If you already have the injectors out of the engine, your options for cleaning them are limited. Ultra-sonic cleaning tanks have been around for years, and they are effective. Some innovative technicians have developed methods for operating the injector with a pulse tester while flushing cleaning solvent through it. Usually this produces good results, but it's difficult to tell if your cleaning efforts have been successful until the injectors installed on the engine again. If you already have the injectors out, a better option might be to send them out for cleaning, or even replace them with new or reconditioned units.

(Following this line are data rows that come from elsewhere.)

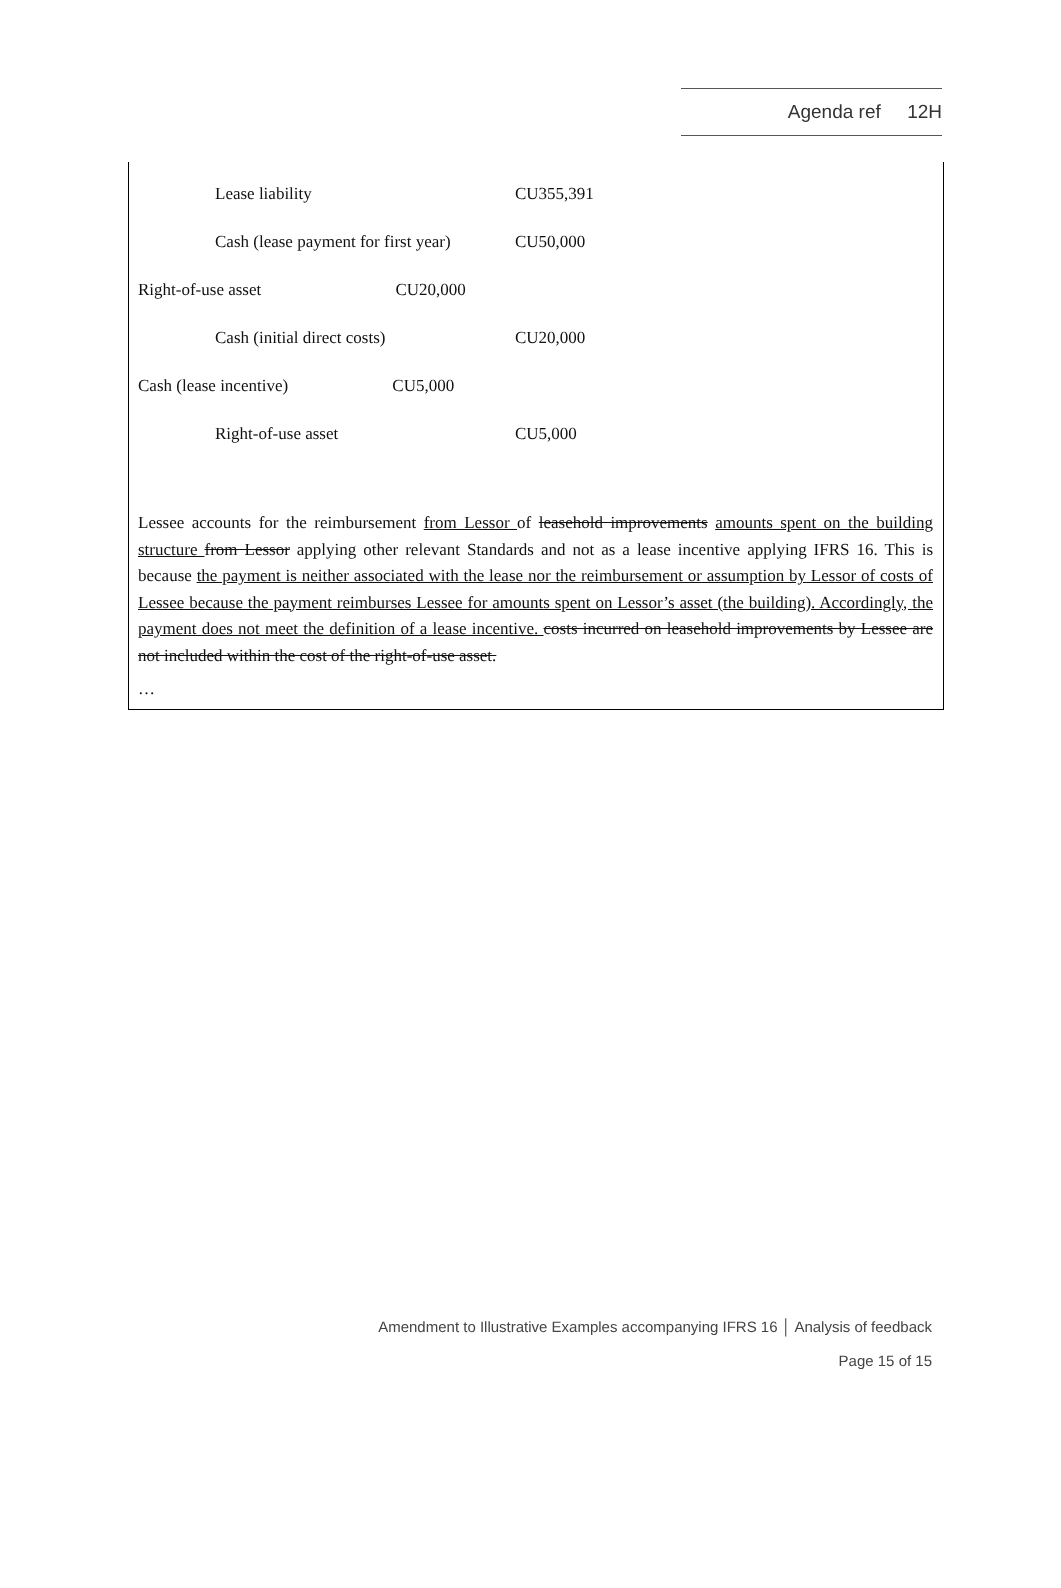Agenda ref 12H
| | Lease liability | CU355,391 |
| | Cash (lease payment for first year) | CU50,000 |
| Right-of-use asset CU20,000 | | |
| | Cash (initial direct costs) | CU20,000 |
| Cash (lease incentive) CU5,000 | | |
| | Right-of-use asset | CU5,000 |
Lessee accounts for the reimbursement from Lessor of leasehold improvements amounts spent on the building structure from Lessor applying other relevant Standards and not as a lease incentive applying IFRS 16. This is because the payment is neither associated with the lease nor the reimbursement or assumption by Lessor of costs of Lessee because the payment reimburses Lessee for amounts spent on Lessor’s asset (the building). Accordingly, the payment does not meet the definition of a lease incentive. costs incurred on leasehold improvements by Lessee are not included within the cost of the right-of-use asset.
…
Amendment to Illustrative Examples accompanying IFRS 16 │ Analysis of feedback
Page 15 of 15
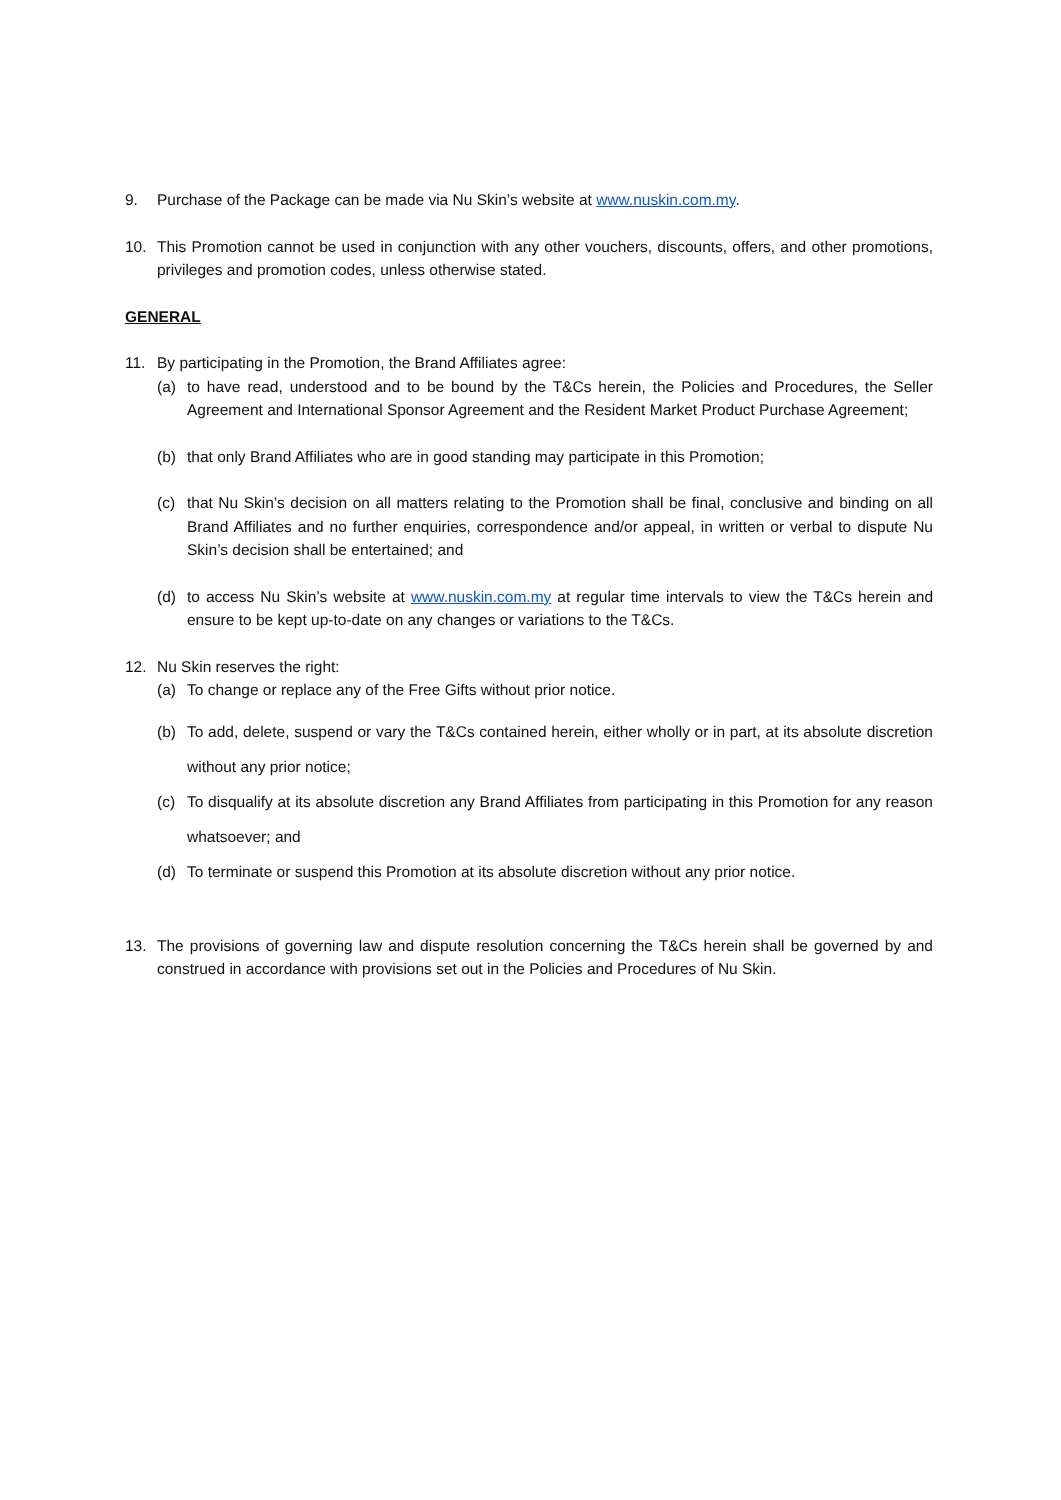9. Purchase of the Package can be made via Nu Skin’s website at www.nuskin.com.my.
10. This Promotion cannot be used in conjunction with any other vouchers, discounts, offers, and other promotions, privileges and promotion codes, unless otherwise stated.
GENERAL
11. By participating in the Promotion, the Brand Affiliates agree:
(a) to have read, understood and to be bound by the T&Cs herein, the Policies and Procedures, the Seller Agreement and International Sponsor Agreement and the Resident Market Product Purchase Agreement;
(b) that only Brand Affiliates who are in good standing may participate in this Promotion;
(c) that Nu Skin’s decision on all matters relating to the Promotion shall be final, conclusive and binding on all Brand Affiliates and no further enquiries, correspondence and/or appeal, in written or verbal to dispute Nu Skin’s decision shall be entertained; and
(d) to access Nu Skin’s website at www.nuskin.com.my at regular time intervals to view the T&Cs herein and ensure to be kept up-to-date on any changes or variations to the T&Cs.
12. Nu Skin reserves the right:
(a) To change or replace any of the Free Gifts without prior notice.
(b) To add, delete, suspend or vary the T&Cs contained herein, either wholly or in part, at its absolute discretion without any prior notice;
(c) To disqualify at its absolute discretion any Brand Affiliates from participating in this Promotion for any reason whatsoever; and
(d) To terminate or suspend this Promotion at its absolute discretion without any prior notice.
13. The provisions of governing law and dispute resolution concerning the T&Cs herein shall be governed by and construed in accordance with provisions set out in the Policies and Procedures of Nu Skin.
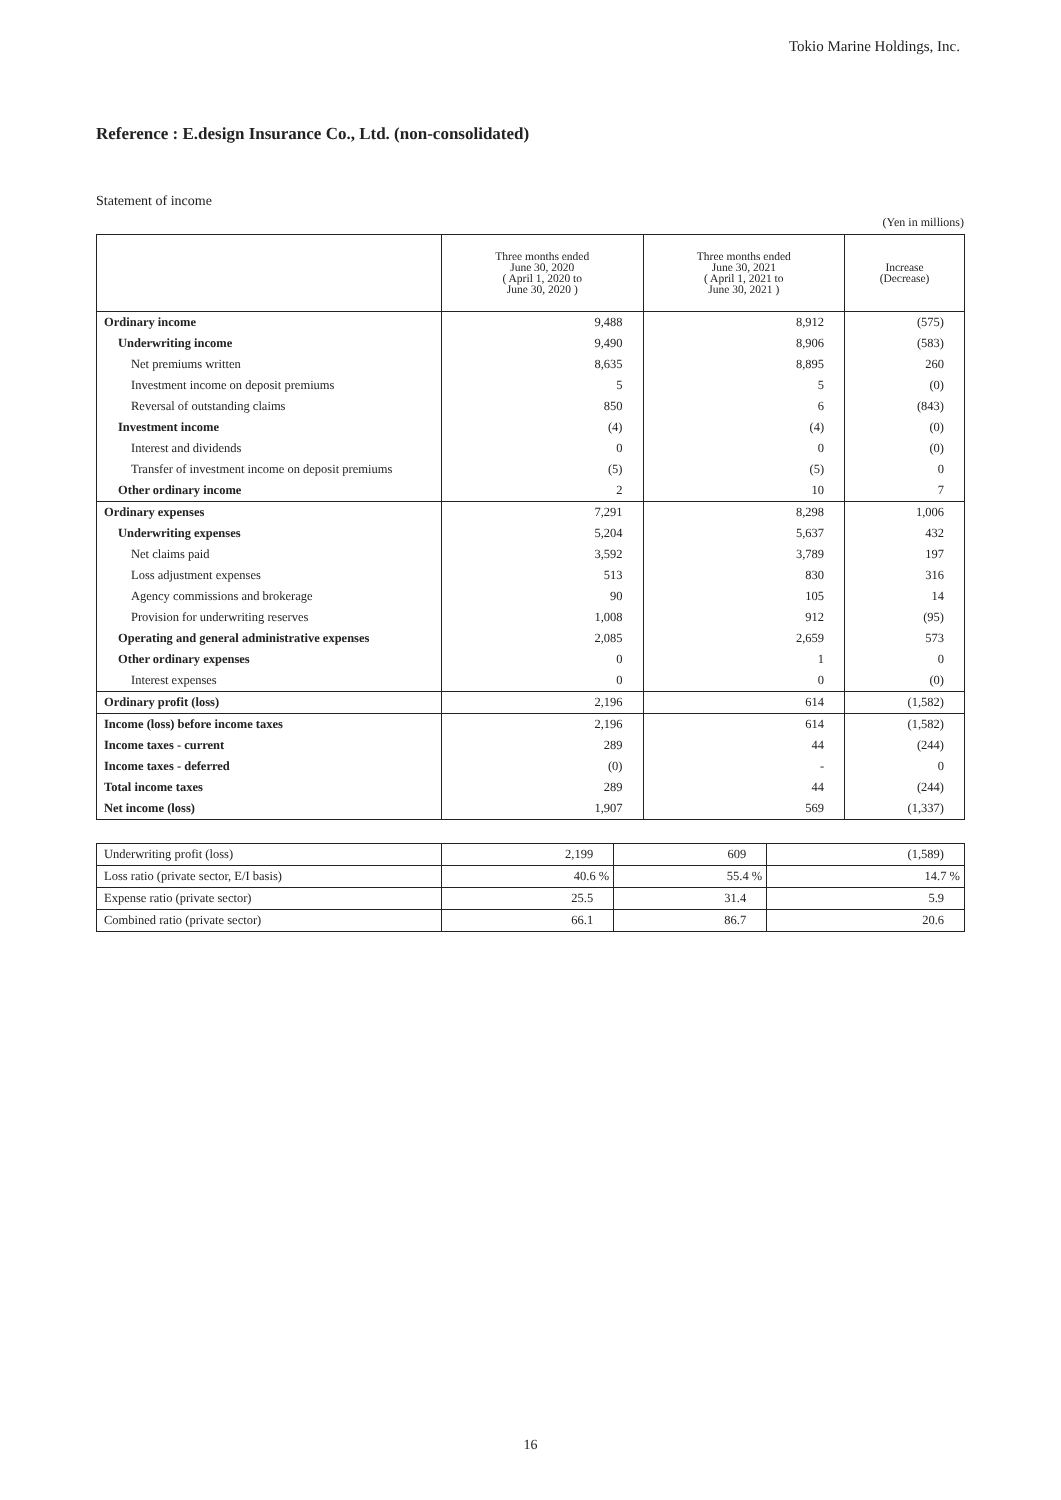Tokio Marine Holdings, Inc.
Reference : E.design Insurance Co., Ltd. (non-consolidated)
Statement of income
(Yen in millions)
| | Three months ended June 30, 2020 ( April 1, 2020 to June 30, 2020 ) | Three months ended June 30, 2021 ( April 1, 2021 to June 30, 2021 ) | Increase (Decrease) |
| --- | --- | --- | --- |
| Ordinary income | 9,488 | 8,912 | (575) |
| Underwriting income | 9,490 | 8,906 | (583) |
| Net premiums written | 8,635 | 8,895 | 260 |
| Investment income on deposit premiums | 5 | 5 | (0) |
| Reversal of outstanding claims | 850 | 6 | (843) |
| Investment income | (4) | (4) | (0) |
| Interest and dividends | 0 | 0 | (0) |
| Transfer of investment income on deposit premiums | (5) | (5) | 0 |
| Other ordinary income | 2 | 10 | 7 |
| Ordinary expenses | 7,291 | 8,298 | 1,006 |
| Underwriting expenses | 5,204 | 5,637 | 432 |
| Net claims paid | 3,592 | 3,789 | 197 |
| Loss adjustment expenses | 513 | 830 | 316 |
| Agency commissions and brokerage | 90 | 105 | 14 |
| Provision for underwriting reserves | 1,008 | 912 | (95) |
| Operating and general administrative expenses | 2,085 | 2,659 | 573 |
| Other ordinary expenses | 0 | 1 | 0 |
| Interest expenses | 0 | 0 | (0) |
| Ordinary profit (loss) | 2,196 | 614 | (1,582) |
| Income (loss) before income taxes | 2,196 | 614 | (1,582) |
| Income taxes - current | 289 | 44 | (244) |
| Income taxes - deferred | (0) | - | 0 |
| Total income taxes | 289 | 44 | (244) |
| Net income (loss) | 1,907 | 569 | (1,337) |
| Underwriting profit (loss) | 2,199 | 609 | (1,589) |
| Loss ratio (private sector, E/I basis) | 40.6 % | 55.4 % | 14.7 % |
| Expense ratio (private sector) | 25.5 | 31.4 | 5.9 |
| Combined ratio (private sector) | 66.1 | 86.7 | 20.6 |
16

There are companies on the Internet that offer injector cleaning services and sell reconditioned injectors at prices much lower than new ones. They usually recommend replacing injectors in sets, so they can be flow-matched.
Most of the OEM and aftermarket injector manufacturers expect their sales to increase over the next several years, partially as a result of the increasing average of cars and light trucks in the U.S. fleet. Since they expect you'll be seeing more faulty injectors, it makes good business sense to have the tools, knowledge and resources for dealing with them. Even though you probably won't see a lot of clogged injectors, they're too expensive to replace without confirming there is a flow problem. Some of the companies who make the tools and diagnostic equipment also offer training materials, and that's always a wise investment.